Eventually, he says, the person in his profile was wasn’t really him anymore — just a version of the person he wanted to be.

So he deleted his Facebook profile and made a movie about it. Noah, which premiered earlier this month at the Toronto International Film Festival, explores how online experiences can undermine a relationship.

“The good thing about human interaction is you don’t need to type what your flaws are. People can just see them from interacting with you,” Woodman says. “But when you have Facebook, you don’t type, ‘By the way, I’m lazy, I’m always late to things.’ You can always highlight the positive, you can say I bike, I love music and dance … It’s just a mask.”

Sherry Turkle, a professor at the Massachusetts Institute of Technology, says online relationships let us sidestep a lot of trouble. In ordinary conversation, we have to listen to bits we may find boring, think out loud, accept that we may not speak in perfect sound bites. But by avoiding that, we may be avoiding what makes our conversations human.

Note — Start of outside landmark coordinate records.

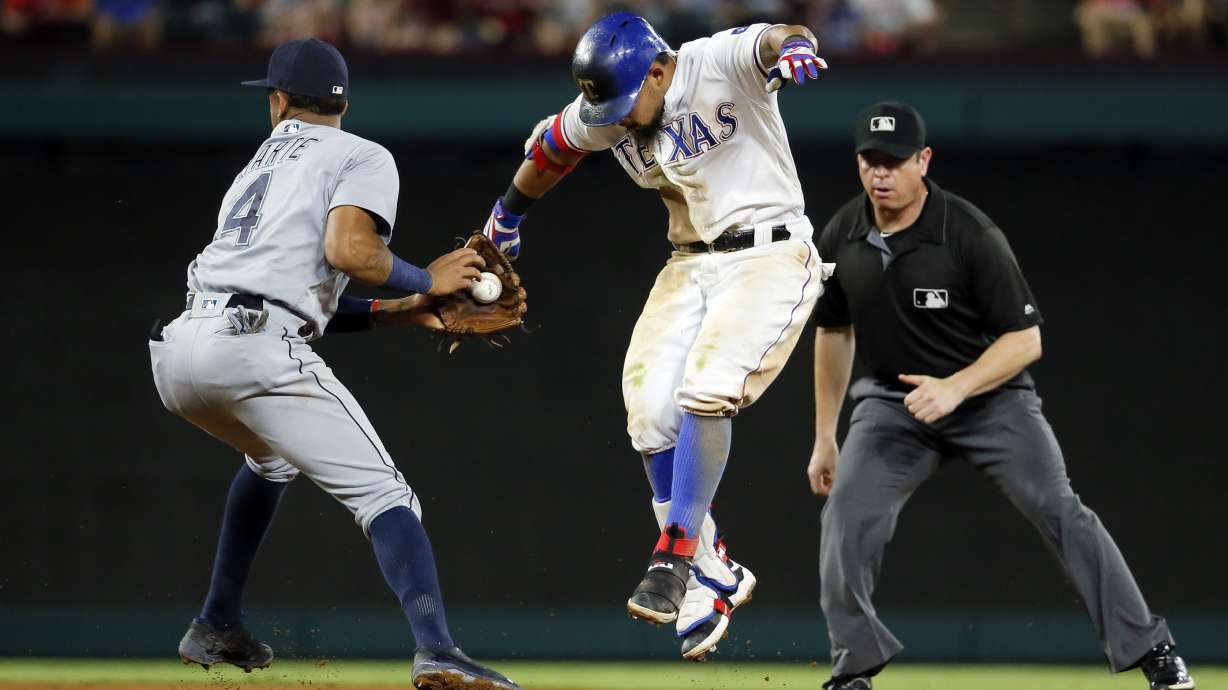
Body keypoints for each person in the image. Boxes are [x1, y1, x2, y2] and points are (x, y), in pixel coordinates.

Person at [148, 38, 519, 690]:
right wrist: (428, 281)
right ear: (341, 103)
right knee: (387, 496)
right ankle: (437, 650)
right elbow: (351, 251)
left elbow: (295, 290)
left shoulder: (257, 168)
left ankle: (217, 621)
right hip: (249, 348)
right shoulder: (361, 153)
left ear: (279, 100)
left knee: (271, 458)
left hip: (180, 352)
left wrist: (400, 309)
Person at [478, 12, 833, 660]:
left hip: (771, 253)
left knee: (707, 388)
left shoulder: (713, 62)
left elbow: (778, 34)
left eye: (624, 98)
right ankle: (712, 574)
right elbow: (554, 147)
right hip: (689, 263)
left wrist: (799, 49)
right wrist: (507, 214)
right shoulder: (610, 105)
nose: (615, 115)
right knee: (647, 413)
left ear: (661, 69)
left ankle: (675, 558)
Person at [806, 101, 1194, 690]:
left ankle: (1154, 650)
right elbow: (834, 331)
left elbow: (1026, 339)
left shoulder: (968, 232)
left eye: (894, 161)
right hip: (894, 405)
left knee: (1059, 508)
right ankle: (853, 668)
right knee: (845, 519)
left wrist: (956, 387)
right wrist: (824, 436)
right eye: (869, 160)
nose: (880, 173)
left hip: (990, 396)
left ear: (924, 160)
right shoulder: (843, 232)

For research, she observed and interviewed lawyers who prefer not to meet their clients face-to-face, employees who have never met their supervisors in person and professors who are used to students texting in class. The word she keeps hearing is “compose.”

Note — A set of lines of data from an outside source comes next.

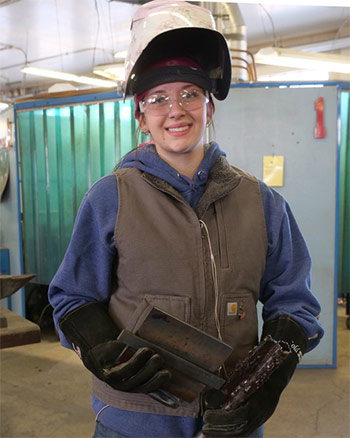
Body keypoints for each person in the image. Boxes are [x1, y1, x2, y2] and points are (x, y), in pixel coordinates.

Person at [48, 1, 324, 437]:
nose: (175, 110)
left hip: (232, 420)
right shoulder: (110, 198)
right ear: (141, 118)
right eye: (157, 99)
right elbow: (73, 297)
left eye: (189, 94)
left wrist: (266, 389)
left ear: (209, 108)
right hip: (134, 423)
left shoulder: (262, 202)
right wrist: (102, 351)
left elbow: (295, 305)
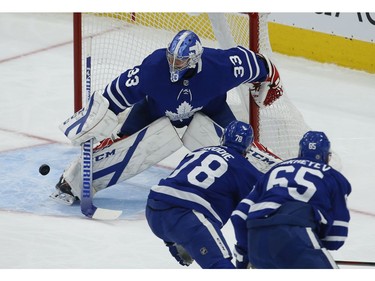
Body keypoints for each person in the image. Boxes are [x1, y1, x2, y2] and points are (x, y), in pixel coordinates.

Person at [52, 29, 283, 205]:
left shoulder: (220, 67)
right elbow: (113, 95)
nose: (173, 63)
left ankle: (278, 187)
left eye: (180, 60)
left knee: (242, 150)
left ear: (194, 59)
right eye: (171, 57)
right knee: (121, 148)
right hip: (153, 111)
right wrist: (92, 121)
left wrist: (271, 80)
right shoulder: (153, 68)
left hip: (210, 111)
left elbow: (258, 64)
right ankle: (72, 182)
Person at [145, 120, 264, 268]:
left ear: (223, 138)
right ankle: (185, 239)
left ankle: (174, 241)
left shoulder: (199, 151)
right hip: (186, 217)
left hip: (154, 209)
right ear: (248, 147)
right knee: (220, 265)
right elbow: (261, 203)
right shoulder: (244, 168)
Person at [231, 131, 352, 269]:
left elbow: (239, 216)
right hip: (297, 236)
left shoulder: (273, 170)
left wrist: (244, 256)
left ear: (300, 152)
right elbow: (336, 239)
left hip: (257, 241)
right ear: (327, 156)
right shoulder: (334, 177)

“I like doing things on text better, because I can compose my remarks, I can get them just right,” her interviewees told her. “That’s not the messiness of human interaction, of human talk.”

She recalls male college students who get help from their friends before texting a girl back. They can’t text back in under 12 minutes, which shows too much interest; but they can’t wait for longer than 20 minutes, because it’ll show a lack of interest.

Turkle is worried that as we get used to conversations without any boring bits, we won’t be able to talk the same way, and that the prevalence of online conversations is forcing some of us to learn how to have face-to-face conversations again.

She’s certainly not opposing this change in how we communicate, since there are times that texting is helpful. For instance, she says, fighting with your spouse over text messages can take the heat out of an argument. Turkle and other researchers, like John Cacioppo, a psychologist at the University of Chicago, are pointing out these changes as part of better understanding the way we live now.

“What we’re experiencing is simply another turn of the evolutionary wheel,” says Robert Weiss, a therapist and author of an upcoming book on how technology affects intimate relationships.

He points out we haven’t studied true digital natives yet, because those are the 2-year-olds growing up now with iPads in their hands. Until we see more research, we can’t really decide what to make of these changes.

Woodman still doesn’t have a personal Facebook page, but he, like the character in his movie, found one way of finding human connections online: anonymous chats. He doesn’t do it much now, but he used to use Chatroulette, a website for chatting with random strangers.

“If you want a man to be honest, then give him a mask, turn the lights off, let nobody know who he is, and he doesn’t have to worry about what you think about him,” he says. “People are going to start to value honest connections more and more.”